> [About this exercise]: Print the records below exactly; all of them are needed.
◇ ◇ ◇ ◇ ◇ ◇ ◇
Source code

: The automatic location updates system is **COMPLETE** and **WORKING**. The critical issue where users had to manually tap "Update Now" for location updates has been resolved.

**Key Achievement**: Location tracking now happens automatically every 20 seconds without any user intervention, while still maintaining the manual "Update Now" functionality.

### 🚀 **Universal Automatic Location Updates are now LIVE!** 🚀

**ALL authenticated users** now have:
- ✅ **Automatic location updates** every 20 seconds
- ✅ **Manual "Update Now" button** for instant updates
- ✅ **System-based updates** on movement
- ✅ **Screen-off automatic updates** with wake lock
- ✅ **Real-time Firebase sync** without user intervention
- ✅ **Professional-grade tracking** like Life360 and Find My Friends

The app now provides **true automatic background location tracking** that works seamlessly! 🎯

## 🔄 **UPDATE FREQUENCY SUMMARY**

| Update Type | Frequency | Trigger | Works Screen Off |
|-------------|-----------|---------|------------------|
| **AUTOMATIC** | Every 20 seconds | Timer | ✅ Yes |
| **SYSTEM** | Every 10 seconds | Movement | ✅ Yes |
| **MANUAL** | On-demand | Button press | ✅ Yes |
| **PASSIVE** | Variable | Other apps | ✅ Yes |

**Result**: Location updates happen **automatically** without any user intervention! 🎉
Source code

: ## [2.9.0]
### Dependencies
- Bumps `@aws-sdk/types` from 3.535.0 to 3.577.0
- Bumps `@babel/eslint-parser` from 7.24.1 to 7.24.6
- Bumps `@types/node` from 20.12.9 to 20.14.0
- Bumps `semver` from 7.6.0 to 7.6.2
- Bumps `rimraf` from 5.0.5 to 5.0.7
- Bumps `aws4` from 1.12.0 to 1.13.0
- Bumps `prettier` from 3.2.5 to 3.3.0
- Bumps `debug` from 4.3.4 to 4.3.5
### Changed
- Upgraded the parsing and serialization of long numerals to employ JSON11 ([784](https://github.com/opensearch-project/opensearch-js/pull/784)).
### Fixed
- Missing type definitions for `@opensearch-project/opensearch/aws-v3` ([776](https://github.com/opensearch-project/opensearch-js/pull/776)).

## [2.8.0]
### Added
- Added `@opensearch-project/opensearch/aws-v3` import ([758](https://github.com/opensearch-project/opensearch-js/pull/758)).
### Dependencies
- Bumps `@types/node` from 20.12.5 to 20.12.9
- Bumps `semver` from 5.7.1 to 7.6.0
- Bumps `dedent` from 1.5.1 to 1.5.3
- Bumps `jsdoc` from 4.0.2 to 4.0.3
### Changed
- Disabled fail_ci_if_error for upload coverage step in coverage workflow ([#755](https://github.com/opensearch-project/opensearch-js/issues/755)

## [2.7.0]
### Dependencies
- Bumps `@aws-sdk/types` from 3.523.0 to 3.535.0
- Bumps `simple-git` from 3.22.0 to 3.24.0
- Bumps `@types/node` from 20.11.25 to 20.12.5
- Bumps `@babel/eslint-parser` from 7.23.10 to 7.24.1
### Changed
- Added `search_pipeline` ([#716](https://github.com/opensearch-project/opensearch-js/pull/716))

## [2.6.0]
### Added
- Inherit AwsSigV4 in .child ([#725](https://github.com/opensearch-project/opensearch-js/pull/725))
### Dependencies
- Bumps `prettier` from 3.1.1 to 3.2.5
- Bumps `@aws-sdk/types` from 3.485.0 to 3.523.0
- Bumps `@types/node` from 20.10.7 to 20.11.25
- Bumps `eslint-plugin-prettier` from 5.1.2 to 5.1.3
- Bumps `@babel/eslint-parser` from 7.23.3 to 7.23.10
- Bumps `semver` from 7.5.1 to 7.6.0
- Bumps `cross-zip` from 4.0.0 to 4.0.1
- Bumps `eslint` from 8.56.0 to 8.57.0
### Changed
◇ ◇ ◇ ◇ ◇ ◇ ◇
> [Response for this exercise]:
Source code

: The automatic location updates system is **COMPLETE** and **WORKING**. The critical issue where users had to manually tap "Update Now" for location updates has been resolved.

**Key Achievement**: Location tracking now happens automatically every 20 seconds without any user intervention, while still maintaining the manual "Update Now" functionality.

### 🚀 **Universal Automatic Location Updates are now LIVE!** 🚀

**ALL authenticated users** now have:
- ✅ **Automatic location updates** every 20 seconds
- ✅ **Manual "Update Now" button** for instant updates
- ✅ **System-based updates** on movement
- ✅ **Screen-off automatic updates** with wake lock
- ✅ **Real-time Firebase sync** without user intervention
- ✅ **Professional-grade tracking** like Life360 and Find My Friends

The app now provides **true automatic background location tracking** that works seamlessly! 🎯

## 🔄 **UPDATE FREQUENCY SUMMARY**

| Update Type | Frequency | Trigger | Works Screen Off |
|-------------|-----------|---------|------------------|
| **AUTOMATIC** | Every 20 seconds | Timer | ✅ Yes |
| **SYSTEM** | Every 10 seconds | Movement | ✅ Yes |
| **MANUAL** | On-demand | Button press | ✅ Yes |
| **PASSIVE** | Variable | Other apps | ✅ Yes |

**Result**: Location updates happen **automatically** without any user intervention! 🎉
Source code

: ## [2.9.0]
### Dependencies
- Bumps `@aws-sdk/types` from 3.535.0 to 3.577.0
- Bumps `@babel/eslint-parser` from 7.24.1 to 7.24.6
- Bumps `@types/node` from 20.12.9 to 20.14.0
- Bumps `semver` from 7.6.0 to 7.6.2
- Bumps `rimraf` from 5.0.5 to 5.0.7
- Bumps `aws4` from 1.12.0 to 1.13.0
- Bumps `prettier` from 3.2.5 to 3.3.0
- Bumps `debug` from 4.3.4 to 4.3.5
### Changed
- Upgraded the parsing and serialization of long numerals to employ JSON11 ([784](https://github.com/opensearch-project/opensearch-js/pull/784)).
### Fixed
- Missing type definitions for `@opensearch-project/opensearch/aws-v3` ([776](https://github.com/opensearch-project/opensearch-js/pull/776)).

## [2.8.0]
### Added
- Added `@opensearch-project/opensearch/aws-v3` import ([758](https://github.com/opensearch-project/opensearch-js/pull/758)).
### Dependencies
- Bumps `@types/node` from 20.12.5 to 20.12.9
- Bumps `semver` from 5.7.1 to 7.6.0
- Bumps `dedent` from 1.5.1 to 1.5.3
- Bumps `jsdoc` from 4.0.2 to 4.0.3
### Changed
- Disabled fail_ci_if_error for upload coverage step in coverage workflow ([#755](https://github.com/opensearch-project/opensearch-js/issues/755)

## [2.7.0]
### Dependencies
- Bumps `@aws-sdk/types` from 3.523.0 to 3.535.0
- Bumps `simple-git` from 3.22.0 to 3.24.0
- Bumps `@types/node` from 20.11.25 to 20.12.5
- Bumps `@babel/eslint-parser` from 7.23.10 to 7.24.1
### Changed
- Added `search_pipeline` ([#716](https://github.com/opensearch-project/opensearch-js/pull/716))

## [2.6.0]
### Added
- Inherit AwsSigV4 in .child ([#725](https://github.com/opensearch-project/opensearch-js/pull/725))
### Dependencies
- Bumps `prettier` from 3.1.1 to 3.2.5
- Bumps `@aws-sdk/types` from 3.485.0 to 3.523.0
- Bumps `@types/node` from 20.10.7 to 20.11.25
- Bumps `eslint-plugin-prettier` from 5.1.2 to 5.1.3
- Bumps `@babel/eslint-parser` from 7.23.3 to 7.23.10
- Bumps `semver` from 7.5.1 to 7.6.0
- Bumps `cross-zip` from 4.0.0 to 4.0.1
- Bumps `eslint` from 8.56.0 to 8.57.0
### Changed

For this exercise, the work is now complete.